Instructions to follow:
Render the data between the line holding "common name: Octopus plant" and the line holding "genus: Carnegiea", inclusive, as a numbered list with blank lines omitted.

(Saved entries)
=====

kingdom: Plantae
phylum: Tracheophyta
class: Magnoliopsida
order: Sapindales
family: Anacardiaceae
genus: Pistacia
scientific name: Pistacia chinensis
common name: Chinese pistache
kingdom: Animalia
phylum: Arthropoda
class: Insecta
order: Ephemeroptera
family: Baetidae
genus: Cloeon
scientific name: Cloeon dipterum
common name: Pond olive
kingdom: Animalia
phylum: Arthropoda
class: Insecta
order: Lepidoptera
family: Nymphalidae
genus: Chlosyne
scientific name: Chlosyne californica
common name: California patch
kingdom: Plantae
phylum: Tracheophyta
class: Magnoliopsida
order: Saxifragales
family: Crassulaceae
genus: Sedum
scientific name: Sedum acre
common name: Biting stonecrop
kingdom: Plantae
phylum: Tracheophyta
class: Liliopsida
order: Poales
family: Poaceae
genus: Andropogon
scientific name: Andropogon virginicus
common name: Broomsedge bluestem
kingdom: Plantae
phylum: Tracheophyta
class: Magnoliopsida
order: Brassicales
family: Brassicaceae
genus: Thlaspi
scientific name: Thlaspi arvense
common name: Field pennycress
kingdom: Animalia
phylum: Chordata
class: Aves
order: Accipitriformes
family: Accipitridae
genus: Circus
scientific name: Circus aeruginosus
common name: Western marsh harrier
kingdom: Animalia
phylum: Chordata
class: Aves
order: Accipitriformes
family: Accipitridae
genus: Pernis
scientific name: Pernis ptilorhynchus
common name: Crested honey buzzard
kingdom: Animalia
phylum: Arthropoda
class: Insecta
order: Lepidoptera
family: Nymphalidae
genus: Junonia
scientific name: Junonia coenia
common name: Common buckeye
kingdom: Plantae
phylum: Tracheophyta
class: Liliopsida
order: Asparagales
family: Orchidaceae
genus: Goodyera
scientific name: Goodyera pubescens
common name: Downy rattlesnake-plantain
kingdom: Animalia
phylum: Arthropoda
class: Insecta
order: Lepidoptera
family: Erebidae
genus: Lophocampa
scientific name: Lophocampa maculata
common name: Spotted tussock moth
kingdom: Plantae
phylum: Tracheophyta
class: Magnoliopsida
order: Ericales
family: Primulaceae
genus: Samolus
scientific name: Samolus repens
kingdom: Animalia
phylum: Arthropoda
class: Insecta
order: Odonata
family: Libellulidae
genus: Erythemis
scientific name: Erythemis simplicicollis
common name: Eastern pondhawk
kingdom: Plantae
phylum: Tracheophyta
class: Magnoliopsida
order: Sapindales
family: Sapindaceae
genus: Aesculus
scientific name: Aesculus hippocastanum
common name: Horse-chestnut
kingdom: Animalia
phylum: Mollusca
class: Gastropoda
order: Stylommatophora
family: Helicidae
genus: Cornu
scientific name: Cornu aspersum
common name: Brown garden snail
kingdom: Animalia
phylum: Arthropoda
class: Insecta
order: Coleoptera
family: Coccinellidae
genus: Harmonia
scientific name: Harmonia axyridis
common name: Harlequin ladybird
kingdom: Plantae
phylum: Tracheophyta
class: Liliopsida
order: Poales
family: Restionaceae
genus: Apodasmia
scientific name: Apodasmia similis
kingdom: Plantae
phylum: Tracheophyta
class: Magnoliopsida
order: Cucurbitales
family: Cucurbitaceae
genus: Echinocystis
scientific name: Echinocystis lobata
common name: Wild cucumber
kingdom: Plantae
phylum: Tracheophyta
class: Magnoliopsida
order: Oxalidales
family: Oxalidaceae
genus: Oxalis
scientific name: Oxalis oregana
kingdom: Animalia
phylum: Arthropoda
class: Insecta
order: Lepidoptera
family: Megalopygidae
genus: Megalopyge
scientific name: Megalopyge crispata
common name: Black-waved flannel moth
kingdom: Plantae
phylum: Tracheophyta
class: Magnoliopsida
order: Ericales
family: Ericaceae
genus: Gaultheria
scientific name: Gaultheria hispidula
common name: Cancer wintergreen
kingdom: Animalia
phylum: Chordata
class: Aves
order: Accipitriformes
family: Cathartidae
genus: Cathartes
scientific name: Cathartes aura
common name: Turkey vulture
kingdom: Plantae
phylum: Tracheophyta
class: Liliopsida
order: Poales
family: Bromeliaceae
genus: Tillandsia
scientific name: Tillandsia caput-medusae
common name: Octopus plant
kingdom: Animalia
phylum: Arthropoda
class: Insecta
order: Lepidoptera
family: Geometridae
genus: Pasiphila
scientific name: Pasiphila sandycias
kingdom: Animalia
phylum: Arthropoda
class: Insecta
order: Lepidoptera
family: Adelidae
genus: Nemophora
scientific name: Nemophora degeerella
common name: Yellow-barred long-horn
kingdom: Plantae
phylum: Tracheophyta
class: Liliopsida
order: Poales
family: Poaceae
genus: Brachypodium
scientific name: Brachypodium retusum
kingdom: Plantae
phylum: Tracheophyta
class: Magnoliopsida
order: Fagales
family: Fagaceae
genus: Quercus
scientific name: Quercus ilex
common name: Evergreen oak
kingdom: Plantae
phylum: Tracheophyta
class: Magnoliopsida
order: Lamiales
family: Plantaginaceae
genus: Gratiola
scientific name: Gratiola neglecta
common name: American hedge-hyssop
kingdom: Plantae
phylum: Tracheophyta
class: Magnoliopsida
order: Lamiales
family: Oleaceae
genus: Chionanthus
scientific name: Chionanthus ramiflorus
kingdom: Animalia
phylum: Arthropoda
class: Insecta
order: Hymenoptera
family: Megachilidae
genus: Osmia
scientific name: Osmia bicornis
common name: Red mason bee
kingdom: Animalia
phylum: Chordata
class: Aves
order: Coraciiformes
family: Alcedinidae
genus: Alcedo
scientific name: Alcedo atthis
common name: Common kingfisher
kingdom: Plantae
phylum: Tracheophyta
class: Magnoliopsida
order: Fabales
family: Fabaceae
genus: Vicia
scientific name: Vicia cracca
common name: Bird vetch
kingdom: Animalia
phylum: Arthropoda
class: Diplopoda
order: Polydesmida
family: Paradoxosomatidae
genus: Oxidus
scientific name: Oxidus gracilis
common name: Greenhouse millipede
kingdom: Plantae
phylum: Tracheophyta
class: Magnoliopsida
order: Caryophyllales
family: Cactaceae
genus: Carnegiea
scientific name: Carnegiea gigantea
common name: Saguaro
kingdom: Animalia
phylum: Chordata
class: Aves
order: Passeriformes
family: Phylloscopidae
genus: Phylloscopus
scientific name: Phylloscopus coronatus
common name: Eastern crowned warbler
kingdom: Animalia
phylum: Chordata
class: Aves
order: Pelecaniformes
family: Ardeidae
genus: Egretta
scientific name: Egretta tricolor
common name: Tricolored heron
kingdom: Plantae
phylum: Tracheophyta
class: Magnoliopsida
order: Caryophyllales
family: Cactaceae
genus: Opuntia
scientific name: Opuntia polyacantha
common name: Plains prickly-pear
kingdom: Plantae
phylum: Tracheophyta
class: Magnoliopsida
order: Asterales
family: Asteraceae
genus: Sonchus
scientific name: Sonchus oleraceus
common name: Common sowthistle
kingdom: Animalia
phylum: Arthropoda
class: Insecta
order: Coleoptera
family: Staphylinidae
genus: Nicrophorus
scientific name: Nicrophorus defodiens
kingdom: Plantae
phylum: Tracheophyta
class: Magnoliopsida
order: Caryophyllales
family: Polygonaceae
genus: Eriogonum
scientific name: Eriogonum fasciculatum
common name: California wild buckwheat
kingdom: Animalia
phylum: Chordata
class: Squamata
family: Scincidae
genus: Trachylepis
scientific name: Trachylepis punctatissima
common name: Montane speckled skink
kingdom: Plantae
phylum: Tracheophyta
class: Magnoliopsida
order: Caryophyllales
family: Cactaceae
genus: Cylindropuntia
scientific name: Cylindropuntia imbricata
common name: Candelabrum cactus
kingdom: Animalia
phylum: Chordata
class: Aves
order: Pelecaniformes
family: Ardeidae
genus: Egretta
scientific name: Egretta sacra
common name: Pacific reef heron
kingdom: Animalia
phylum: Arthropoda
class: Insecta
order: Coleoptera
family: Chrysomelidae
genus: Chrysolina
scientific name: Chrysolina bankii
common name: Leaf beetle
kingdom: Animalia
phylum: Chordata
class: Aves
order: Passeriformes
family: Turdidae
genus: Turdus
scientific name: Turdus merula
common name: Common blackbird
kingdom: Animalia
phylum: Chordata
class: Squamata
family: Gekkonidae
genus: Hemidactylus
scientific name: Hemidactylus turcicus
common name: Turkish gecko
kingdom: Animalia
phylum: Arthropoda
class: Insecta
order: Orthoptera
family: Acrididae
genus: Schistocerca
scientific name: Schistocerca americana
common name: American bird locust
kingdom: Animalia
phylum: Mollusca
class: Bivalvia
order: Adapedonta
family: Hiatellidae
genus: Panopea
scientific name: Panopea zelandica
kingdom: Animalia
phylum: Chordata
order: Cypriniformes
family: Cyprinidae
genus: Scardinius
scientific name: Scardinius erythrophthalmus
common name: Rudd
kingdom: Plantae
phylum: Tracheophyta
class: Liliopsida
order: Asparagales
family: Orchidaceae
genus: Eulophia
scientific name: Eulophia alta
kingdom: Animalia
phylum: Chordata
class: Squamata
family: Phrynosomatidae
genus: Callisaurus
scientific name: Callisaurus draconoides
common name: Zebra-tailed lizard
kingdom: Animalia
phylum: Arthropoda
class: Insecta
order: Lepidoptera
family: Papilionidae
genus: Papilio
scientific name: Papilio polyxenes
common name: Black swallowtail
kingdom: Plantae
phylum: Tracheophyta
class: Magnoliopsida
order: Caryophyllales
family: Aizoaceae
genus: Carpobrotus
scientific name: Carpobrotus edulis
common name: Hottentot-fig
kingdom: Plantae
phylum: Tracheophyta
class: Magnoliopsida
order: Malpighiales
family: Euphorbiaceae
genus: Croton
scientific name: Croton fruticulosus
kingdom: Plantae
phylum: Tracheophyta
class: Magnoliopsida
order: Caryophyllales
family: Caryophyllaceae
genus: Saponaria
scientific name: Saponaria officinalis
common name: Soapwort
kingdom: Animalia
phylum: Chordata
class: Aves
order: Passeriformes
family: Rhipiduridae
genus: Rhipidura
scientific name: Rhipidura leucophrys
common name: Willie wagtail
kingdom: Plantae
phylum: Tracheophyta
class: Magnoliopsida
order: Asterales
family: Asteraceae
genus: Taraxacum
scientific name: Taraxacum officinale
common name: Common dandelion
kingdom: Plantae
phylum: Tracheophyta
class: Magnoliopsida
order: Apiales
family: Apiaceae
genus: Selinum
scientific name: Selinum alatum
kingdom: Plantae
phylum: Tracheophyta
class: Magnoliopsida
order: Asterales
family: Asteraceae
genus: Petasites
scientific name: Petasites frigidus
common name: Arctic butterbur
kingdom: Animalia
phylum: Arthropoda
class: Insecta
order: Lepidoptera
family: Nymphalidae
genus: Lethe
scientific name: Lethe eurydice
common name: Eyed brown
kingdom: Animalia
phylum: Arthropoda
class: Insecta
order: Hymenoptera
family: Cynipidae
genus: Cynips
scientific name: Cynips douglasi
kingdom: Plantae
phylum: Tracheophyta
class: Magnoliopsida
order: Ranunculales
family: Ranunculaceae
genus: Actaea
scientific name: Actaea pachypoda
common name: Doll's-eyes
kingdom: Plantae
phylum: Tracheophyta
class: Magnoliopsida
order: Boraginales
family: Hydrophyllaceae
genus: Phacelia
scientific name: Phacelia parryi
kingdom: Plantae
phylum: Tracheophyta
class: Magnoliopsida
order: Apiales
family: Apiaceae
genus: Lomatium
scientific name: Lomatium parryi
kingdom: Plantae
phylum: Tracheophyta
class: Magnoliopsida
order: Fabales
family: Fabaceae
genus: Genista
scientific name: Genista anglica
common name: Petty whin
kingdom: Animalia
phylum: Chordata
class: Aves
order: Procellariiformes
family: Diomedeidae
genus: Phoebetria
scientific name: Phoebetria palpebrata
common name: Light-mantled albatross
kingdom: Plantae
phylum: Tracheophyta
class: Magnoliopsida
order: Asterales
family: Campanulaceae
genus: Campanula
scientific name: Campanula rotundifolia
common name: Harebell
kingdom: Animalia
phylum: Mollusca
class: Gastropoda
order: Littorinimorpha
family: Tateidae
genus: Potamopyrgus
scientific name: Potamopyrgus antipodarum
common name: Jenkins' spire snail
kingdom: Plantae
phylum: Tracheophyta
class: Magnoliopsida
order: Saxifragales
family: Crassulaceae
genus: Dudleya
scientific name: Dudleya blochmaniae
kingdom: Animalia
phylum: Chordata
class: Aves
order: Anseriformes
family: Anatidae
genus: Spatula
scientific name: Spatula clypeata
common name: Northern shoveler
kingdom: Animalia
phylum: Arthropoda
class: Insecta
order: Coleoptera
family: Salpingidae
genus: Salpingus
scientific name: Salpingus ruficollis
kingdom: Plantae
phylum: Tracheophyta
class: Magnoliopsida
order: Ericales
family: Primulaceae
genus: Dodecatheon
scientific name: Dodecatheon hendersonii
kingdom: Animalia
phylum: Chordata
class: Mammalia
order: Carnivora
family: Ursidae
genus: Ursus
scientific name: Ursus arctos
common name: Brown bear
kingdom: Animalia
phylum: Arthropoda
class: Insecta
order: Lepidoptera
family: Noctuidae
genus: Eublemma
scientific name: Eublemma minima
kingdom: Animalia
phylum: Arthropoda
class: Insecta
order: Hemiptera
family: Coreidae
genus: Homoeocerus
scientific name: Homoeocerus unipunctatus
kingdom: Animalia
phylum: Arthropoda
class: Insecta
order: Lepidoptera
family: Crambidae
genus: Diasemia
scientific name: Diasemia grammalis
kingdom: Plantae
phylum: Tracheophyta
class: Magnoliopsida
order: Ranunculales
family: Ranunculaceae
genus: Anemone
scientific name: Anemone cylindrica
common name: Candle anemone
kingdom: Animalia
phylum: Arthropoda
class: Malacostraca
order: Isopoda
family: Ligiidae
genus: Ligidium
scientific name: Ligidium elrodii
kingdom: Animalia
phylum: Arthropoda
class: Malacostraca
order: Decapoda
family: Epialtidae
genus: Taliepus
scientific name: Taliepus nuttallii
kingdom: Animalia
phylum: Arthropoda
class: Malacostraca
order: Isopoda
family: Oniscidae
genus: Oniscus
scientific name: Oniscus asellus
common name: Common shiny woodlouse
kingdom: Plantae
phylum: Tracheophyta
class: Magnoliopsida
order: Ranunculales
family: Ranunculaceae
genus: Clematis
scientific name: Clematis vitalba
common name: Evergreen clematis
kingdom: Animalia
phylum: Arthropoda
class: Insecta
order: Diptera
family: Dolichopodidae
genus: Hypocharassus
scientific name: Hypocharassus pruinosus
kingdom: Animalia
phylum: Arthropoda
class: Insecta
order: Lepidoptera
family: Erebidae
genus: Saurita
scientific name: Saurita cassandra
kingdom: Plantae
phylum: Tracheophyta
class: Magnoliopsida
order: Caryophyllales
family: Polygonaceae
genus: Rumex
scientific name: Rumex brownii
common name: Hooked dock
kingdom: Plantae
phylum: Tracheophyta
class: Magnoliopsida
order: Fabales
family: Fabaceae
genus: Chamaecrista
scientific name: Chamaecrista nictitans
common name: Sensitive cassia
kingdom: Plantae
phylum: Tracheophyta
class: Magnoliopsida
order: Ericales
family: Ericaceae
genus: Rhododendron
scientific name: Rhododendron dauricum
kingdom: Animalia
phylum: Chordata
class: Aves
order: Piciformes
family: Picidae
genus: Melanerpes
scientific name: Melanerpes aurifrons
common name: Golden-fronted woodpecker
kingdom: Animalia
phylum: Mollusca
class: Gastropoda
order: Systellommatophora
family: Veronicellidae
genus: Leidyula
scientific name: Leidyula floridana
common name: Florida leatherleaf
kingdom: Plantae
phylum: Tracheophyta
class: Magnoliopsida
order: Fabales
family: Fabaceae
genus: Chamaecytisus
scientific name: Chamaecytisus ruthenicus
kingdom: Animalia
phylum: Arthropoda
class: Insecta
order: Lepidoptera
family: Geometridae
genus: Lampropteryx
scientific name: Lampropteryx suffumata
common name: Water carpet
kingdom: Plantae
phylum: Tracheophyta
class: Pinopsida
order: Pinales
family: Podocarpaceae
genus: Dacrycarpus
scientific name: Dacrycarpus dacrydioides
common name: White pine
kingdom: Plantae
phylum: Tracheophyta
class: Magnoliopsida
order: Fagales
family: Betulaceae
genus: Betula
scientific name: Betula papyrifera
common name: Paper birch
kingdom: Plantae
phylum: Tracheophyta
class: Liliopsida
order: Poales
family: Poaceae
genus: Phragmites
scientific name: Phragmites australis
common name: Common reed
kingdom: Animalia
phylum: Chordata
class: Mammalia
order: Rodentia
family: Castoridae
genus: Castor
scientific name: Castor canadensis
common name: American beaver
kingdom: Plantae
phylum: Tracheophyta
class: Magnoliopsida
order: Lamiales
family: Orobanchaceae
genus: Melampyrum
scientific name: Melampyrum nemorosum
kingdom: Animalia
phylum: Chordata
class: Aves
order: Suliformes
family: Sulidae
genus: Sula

=====

Complete response:
1. common name: Octopus plant
2. kingdom: Animalia
3. phylum: Arthropoda
4. class: Insecta
5. order: Lepidoptera
6. family: Geometridae
7. genus: Pasiphila
8. scientific name: Pasiphila sandycias
9. kingdom: Animalia
10. phylum: Arthropoda
11. class: Insecta
12. order: Lepidoptera
13. family: Adelidae
14. genus: Nemophora
15. scientific name: Nemophora degeerella
16. common name: Yellow-barred long-horn
17. kingdom: Plantae
18. phylum: Tracheophyta
19. class: Liliopsida
20. order: Poales
21. family: Poaceae
22. genus: Brachypodium
23. scientific name: Brachypodium retusum
24. kingdom: Plantae
25. phylum: Tracheophyta
26. class: Magnoliopsida
27. order: Fagales
28. family: Fagaceae
29. genus: Quercus
30. scientific name: Quercus ilex
31. common name: Evergreen oak
32. kingdom: Plantae
33. phylum: Tracheophyta
34. class: Magnoliopsida
35. order: Lamiales
36. family: Plantaginaceae
37. genus: Gratiola
38. scientific name: Gratiola neglecta
39. common name: American hedge-hyssop
40. kingdom: Plantae
41. phylum: Tracheophyta
42. class: Magnoliopsida
43. order: Lamiales
44. family: Oleaceae
45. genus: Chionanthus
46. scientific name: Chionanthus ramiflorus
47. kingdom: Animalia
48. phylum: Arthropoda
49. class: Insecta
50. order: Hymenoptera
51. family: Megachilidae
52. genus: Osmia
53. scientific name: Osmia bicornis
54. common name: Red mason bee
55. kingdom: Animalia
56. phylum: Chordata
57. class: Aves
58. order: Coraciiformes
59. family: Alcedinidae
60. genus: Alcedo
61. scientific name: Alcedo atthis
62. common name: Common kingfisher
63. kingdom: Plantae
64. phylum: Tracheophyta
65. class: Magnoliopsida
66. order: Fabales
67. family: Fabaceae
68. genus: Vicia
69. scientific name: Vicia cracca
70. common name: Bird vetch
71. kingdom: Animalia
72. phylum: Arthropoda
73. class: Diplopoda
74. order: Polydesmida
75. family: Paradoxosomatidae
76. genus: Oxidus
77. scientific name: Oxidus gracilis
78. common name: Greenhouse millipede
79. kingdom: Plantae
80. phylum: Tracheophyta
81. class: Magnoliopsida
82. order: Caryophyllales
83. family: Cactaceae
84. genus: Carnegiea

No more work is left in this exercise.